[Questions]
- A) In the text on fetal blood sampling in TTTS, rewrite the part from "This study aimed" to "could be demonstrated.", replacing "Kleihauer–Betke" with "KB".
- B) Write the next part of the text on fetal blood sampling in TTTS, starting after its final sentence.
Top of Page extract
TTTS. Evidence from Fetal blood sampling.
The neonatal criterion of a difference in 5 g/dl of hemoglobin has shown to be unsuitable in utero, because of its lack of correlation with the ultrasonographic criteria and because neonatal cases select those TTTS cases with better outcome. Bruner and Rosemond18 found a difference of more than 5 g/dl by cordocentesis in only 1 of 6 cases with TTTS.
This study aimed to demonstrate donor–recipient passage of blood by a positive Kleihauer–Betke test in the recipient after in-utero tranfusion of the donor with adult O Rh? red cells. In 6 cases in which the procedure could be performed,
Kleihauer–Betke was positive in 4 recipients 5–19 minutes following transfusion in the donor. The conclusion of the authors was that 4/6 of TTTS diagnosed by ultrasound had a real donor to recipient transfusion (1–17%), and that perhaps the ultrasonographic criteria should be reviewed since in 2 out of 6 cases no transfusion could be demonstrated.
Bottom of Page extract
Top of Data under study
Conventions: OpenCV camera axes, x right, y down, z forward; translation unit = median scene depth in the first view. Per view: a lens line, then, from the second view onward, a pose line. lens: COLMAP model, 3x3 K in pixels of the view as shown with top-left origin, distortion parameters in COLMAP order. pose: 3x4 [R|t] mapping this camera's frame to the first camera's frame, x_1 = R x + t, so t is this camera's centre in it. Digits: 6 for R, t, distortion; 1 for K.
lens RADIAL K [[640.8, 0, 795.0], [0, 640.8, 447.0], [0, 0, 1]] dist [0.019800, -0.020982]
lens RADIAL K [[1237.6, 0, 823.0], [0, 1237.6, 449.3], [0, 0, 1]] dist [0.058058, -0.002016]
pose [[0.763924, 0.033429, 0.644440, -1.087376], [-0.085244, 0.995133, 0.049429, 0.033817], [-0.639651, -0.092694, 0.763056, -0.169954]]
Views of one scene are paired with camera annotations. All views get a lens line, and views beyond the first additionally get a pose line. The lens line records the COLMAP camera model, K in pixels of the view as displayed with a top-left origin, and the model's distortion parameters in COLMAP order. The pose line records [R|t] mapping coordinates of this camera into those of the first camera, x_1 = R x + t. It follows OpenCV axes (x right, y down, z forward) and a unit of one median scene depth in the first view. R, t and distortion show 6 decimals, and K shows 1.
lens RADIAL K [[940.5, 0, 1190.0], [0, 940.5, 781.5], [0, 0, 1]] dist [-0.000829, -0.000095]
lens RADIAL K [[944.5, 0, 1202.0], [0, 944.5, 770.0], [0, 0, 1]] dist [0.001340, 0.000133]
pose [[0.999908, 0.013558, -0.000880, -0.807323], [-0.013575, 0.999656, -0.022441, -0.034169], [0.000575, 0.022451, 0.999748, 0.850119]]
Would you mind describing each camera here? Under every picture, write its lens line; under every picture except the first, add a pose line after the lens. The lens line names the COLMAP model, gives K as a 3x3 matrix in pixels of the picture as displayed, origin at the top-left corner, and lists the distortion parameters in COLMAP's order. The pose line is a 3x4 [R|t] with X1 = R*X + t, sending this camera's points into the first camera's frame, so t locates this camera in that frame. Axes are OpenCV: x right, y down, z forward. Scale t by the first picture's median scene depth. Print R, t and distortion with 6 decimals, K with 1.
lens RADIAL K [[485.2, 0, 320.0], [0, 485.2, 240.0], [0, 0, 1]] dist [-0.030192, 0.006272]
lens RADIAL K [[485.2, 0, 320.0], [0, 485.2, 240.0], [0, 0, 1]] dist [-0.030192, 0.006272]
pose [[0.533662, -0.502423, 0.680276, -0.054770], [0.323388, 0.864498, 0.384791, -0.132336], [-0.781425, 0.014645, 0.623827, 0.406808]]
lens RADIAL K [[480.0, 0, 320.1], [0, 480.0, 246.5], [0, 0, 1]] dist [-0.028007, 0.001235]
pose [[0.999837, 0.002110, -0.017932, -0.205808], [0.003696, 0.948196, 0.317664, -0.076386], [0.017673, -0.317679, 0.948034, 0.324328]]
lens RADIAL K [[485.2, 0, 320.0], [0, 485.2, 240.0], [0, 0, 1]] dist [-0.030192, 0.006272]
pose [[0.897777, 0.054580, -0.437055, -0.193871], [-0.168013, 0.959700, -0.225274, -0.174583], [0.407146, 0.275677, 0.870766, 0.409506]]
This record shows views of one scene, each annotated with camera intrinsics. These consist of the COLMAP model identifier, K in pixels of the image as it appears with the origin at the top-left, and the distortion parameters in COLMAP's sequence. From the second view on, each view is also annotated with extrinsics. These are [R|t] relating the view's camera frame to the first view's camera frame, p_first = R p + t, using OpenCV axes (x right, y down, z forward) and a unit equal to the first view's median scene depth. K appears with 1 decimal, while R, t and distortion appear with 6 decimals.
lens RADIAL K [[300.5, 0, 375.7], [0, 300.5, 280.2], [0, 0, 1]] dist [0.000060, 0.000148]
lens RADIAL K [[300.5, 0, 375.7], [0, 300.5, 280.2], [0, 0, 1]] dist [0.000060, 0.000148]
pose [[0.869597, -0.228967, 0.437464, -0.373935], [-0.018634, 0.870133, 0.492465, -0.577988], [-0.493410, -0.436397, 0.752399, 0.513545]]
Bottom of Data under study
[Answers in order]
- A)
This study aimed to demonstrate donor–recipient passage of blood by a positive KB test in the recipient after in-utero tranfusion of the donor with adult O Rh? red cells. In 6 cases in which the procedure could be performed,
KB was positive in 4 recipients 5–19 minutes following transfusion in the donor. The conclusion of the authors was that 4/6 of TTTS diagnosed by ultrasound had a real donor to recipient transfusion (1–17%), and that perhaps the ultrasonographic criteria should be reviewed since in 2 out of 6 cases no transfusion could be demonstrated.

- B)
The major criticism of that study is that perhaps 5 minutes is not enough time for the donor to replace 1% of the recipient’s volemia. Therefore this method may be insensitive for the diagnosis of feto–fetal transfusion. In a later report from Detroit,21 cordocentesis was performed in 8 cases of TTTS. Hemoglobin values were significantly lower in donors vs recipients, but were over 5 g/dl in only 3 cases. It was suggested that the tranfusion syndrome did not exist in 5 cases because the hemoglobin level was normal. An interesting study was performed to assess the difference in erythropoietin in fetuses with TTTS.22 In 15 TTTS pregnancies, erythropoietin was similar between donors and recipients, despite an important difference in fetal hemoglobin. In 6 monochorionic–diamniotic pregnancies used as controls, erythropoietin was found to be similar between the twins, but lower than in TTTS.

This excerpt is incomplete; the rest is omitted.